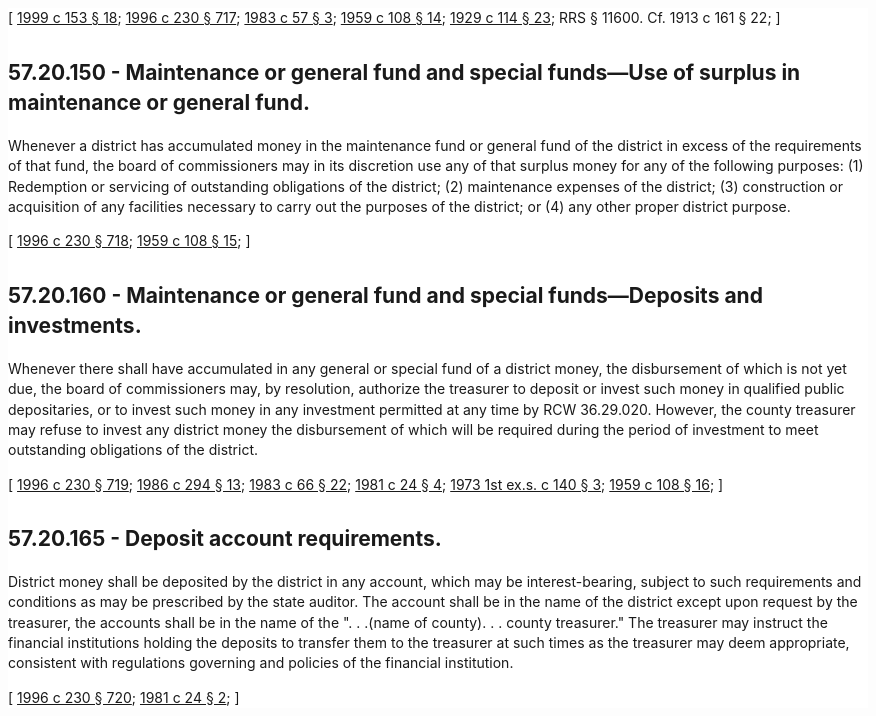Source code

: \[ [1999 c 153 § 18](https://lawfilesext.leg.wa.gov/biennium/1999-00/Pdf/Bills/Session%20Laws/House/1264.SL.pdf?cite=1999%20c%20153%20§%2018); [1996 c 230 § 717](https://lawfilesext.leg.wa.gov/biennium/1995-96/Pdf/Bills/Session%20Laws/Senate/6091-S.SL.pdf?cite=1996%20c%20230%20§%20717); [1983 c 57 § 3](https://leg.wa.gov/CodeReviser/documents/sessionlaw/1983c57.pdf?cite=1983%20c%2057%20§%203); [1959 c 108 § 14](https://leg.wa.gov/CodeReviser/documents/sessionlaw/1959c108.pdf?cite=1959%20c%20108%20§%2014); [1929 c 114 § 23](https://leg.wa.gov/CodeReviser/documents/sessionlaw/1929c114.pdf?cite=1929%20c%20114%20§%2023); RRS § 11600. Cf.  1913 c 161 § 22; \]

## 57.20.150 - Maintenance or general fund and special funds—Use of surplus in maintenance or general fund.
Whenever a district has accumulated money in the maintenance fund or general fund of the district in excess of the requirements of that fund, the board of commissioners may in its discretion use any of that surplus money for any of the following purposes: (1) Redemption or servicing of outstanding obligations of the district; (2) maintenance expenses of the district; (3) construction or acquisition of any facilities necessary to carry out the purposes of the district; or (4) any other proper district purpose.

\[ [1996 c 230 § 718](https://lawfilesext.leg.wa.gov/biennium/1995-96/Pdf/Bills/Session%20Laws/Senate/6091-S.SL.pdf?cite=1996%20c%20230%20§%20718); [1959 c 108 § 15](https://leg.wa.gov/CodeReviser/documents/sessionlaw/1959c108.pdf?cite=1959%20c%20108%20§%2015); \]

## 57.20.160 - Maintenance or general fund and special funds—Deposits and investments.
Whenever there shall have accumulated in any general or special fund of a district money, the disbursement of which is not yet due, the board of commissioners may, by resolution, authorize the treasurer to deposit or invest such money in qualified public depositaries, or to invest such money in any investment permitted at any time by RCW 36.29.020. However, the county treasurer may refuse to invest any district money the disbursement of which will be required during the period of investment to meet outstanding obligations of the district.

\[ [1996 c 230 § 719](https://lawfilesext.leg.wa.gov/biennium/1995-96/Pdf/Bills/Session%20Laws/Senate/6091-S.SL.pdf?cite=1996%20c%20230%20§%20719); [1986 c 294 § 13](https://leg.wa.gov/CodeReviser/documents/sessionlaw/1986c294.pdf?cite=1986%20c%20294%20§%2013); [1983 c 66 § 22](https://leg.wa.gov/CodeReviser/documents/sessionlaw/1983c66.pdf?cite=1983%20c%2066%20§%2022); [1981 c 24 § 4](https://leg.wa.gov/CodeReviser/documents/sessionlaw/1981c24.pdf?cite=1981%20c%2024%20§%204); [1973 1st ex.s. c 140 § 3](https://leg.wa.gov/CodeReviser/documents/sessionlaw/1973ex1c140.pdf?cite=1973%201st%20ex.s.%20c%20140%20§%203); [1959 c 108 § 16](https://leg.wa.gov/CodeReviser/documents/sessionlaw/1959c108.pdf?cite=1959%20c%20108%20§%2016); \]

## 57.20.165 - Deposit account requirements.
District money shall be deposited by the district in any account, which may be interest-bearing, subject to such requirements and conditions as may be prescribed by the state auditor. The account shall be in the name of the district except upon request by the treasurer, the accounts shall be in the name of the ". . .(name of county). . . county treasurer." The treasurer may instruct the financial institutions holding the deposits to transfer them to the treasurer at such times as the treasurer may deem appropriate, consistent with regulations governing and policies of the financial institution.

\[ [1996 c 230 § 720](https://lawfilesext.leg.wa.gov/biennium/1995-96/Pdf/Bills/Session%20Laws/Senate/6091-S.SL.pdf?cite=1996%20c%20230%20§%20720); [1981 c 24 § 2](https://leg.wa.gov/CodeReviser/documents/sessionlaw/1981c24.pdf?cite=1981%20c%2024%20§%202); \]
==*==
_Written task_: Every line of the entries above that holds "funds" should be copied out.

_Answer to the exercise_:
## 57.20.150 - Maintenance or general fund and special funds—Use of surplus in maintenance or general fund.
## 57.20.160 - Maintenance or general fund and special funds—Deposits and investments.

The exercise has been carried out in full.